`y=x^(sin2x)`

To find the derivative of the function \( y = x^{\sin(2x)} \), we can follow these steps: ### Step 1: Take the natural logarithm of both sides We start with the equation: \[ y = x^{\sin(2x)} \] Taking the natural logarithm of both sides gives: \[ \log y = \log(x^{\sin(2x)}) \] ### Step 2: Simplify using logarithmic identities Using the property of logarithms that states \( \log(a^b) = b \log a \), we can rewrite the equation as: \[ \log y = \sin(2x) \cdot \log x \] ### Step 3: Differentiate both sides with respect to \( x \) Now we differentiate both sides with respect to \( x \).

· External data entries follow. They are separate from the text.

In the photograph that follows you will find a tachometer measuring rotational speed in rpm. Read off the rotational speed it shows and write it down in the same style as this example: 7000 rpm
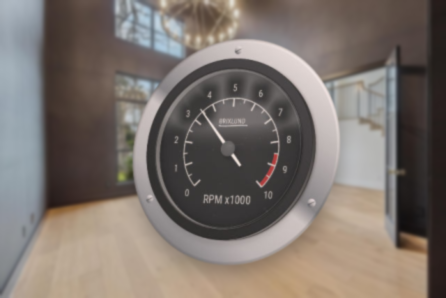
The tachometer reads 3500 rpm
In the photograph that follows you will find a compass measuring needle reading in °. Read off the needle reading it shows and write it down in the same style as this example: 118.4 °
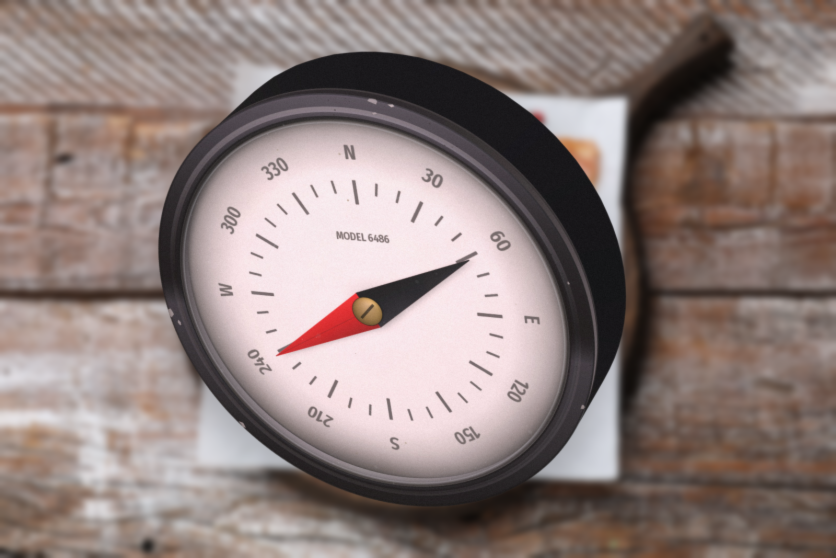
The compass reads 240 °
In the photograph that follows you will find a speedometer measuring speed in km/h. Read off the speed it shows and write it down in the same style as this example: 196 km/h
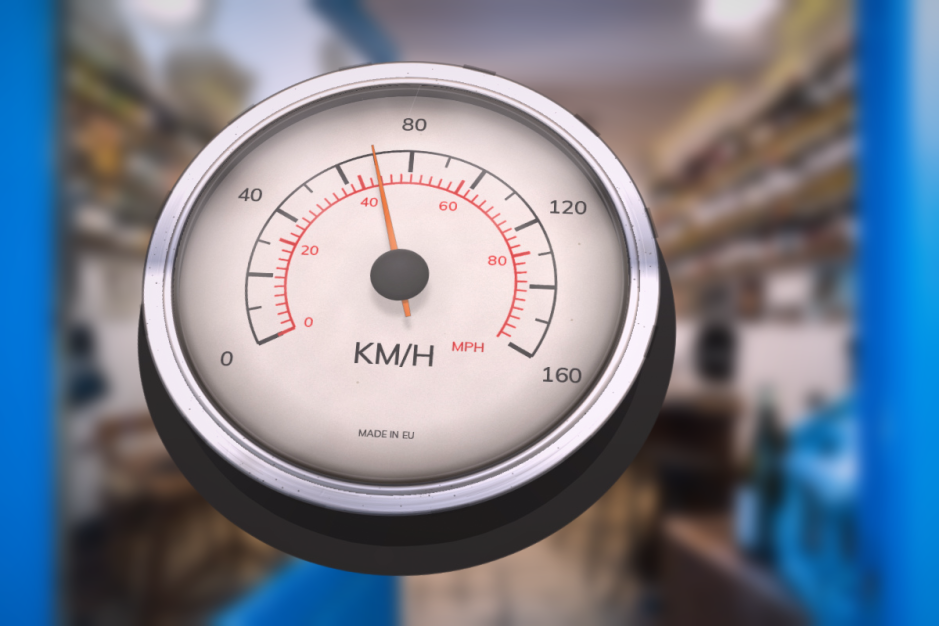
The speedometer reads 70 km/h
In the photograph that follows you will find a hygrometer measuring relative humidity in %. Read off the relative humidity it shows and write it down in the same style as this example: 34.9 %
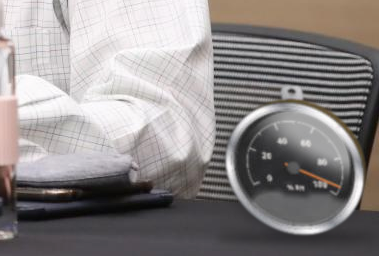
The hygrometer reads 95 %
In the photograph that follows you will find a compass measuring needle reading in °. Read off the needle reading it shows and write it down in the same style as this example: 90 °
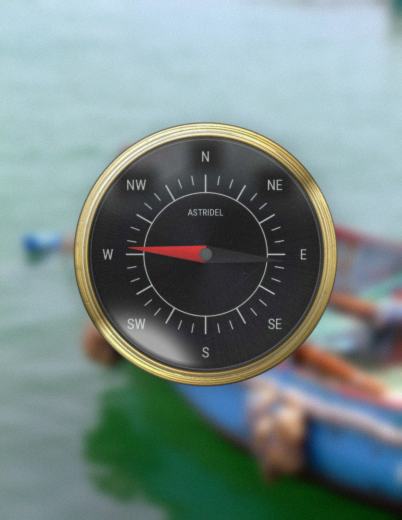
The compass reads 275 °
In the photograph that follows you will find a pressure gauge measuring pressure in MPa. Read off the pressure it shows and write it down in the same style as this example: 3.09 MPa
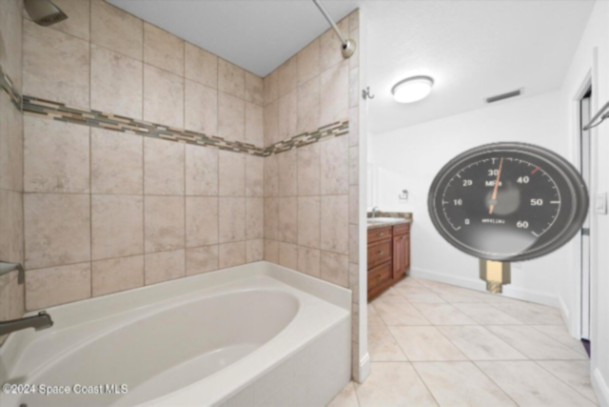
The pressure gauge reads 32 MPa
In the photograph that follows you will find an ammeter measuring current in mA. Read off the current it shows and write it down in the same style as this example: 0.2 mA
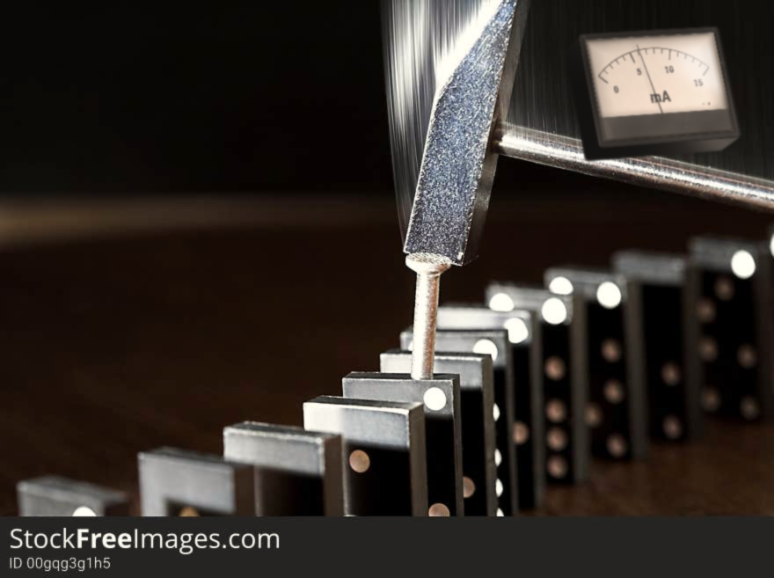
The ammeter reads 6 mA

Using implicit differentiation on the left side and the product rule on the right side: \[ \frac{d}{dx}(\log y) = \frac{1}{y} \frac{dy}{dx} \] For the right side, we apply the product rule: \[ \frac{d}{dx}(\sin(2x) \log x) = \cos(2x) \cdot 2 \cdot \log x + \sin(2x) \cdot \frac{1}{x} \] ### Step 4: Combine the derivatives Putting it all together, we have: \[ \frac{1}{y} \frac{dy}{dx} = \cos(2x) \cdot 2 \cdot \log x + \sin(2x) \cdot \frac{1}{x} \] ### Step 5: Solve for \( \frac{dy}{dx} \) Now, we multiply both sides by \( y \) to isolate \( \frac{dy}{dx} \): \[ \frac{dy}{dx} = y \left( 2 \cos(2x) \log x + \frac{\sin(2x)}{x} \right) \] ### Step 6: Substitute back for \( y \) Since \( y = x^{\sin(2x)} \), we substitute back: \[ \frac{dy}{dx} = x^{\sin(2x)} \left( 2 \cos(2x) \log x + \frac{\sin(2x)}{x} \right) \] ### Final Answer Thus, the derivative \( \frac{dy}{dx} \) is: \[ \frac{dy}{dx} = x^{\sin(2x)} \left( 2 \cos(2x) \log x + \frac{\sin(2x)}{x} \right) \] ---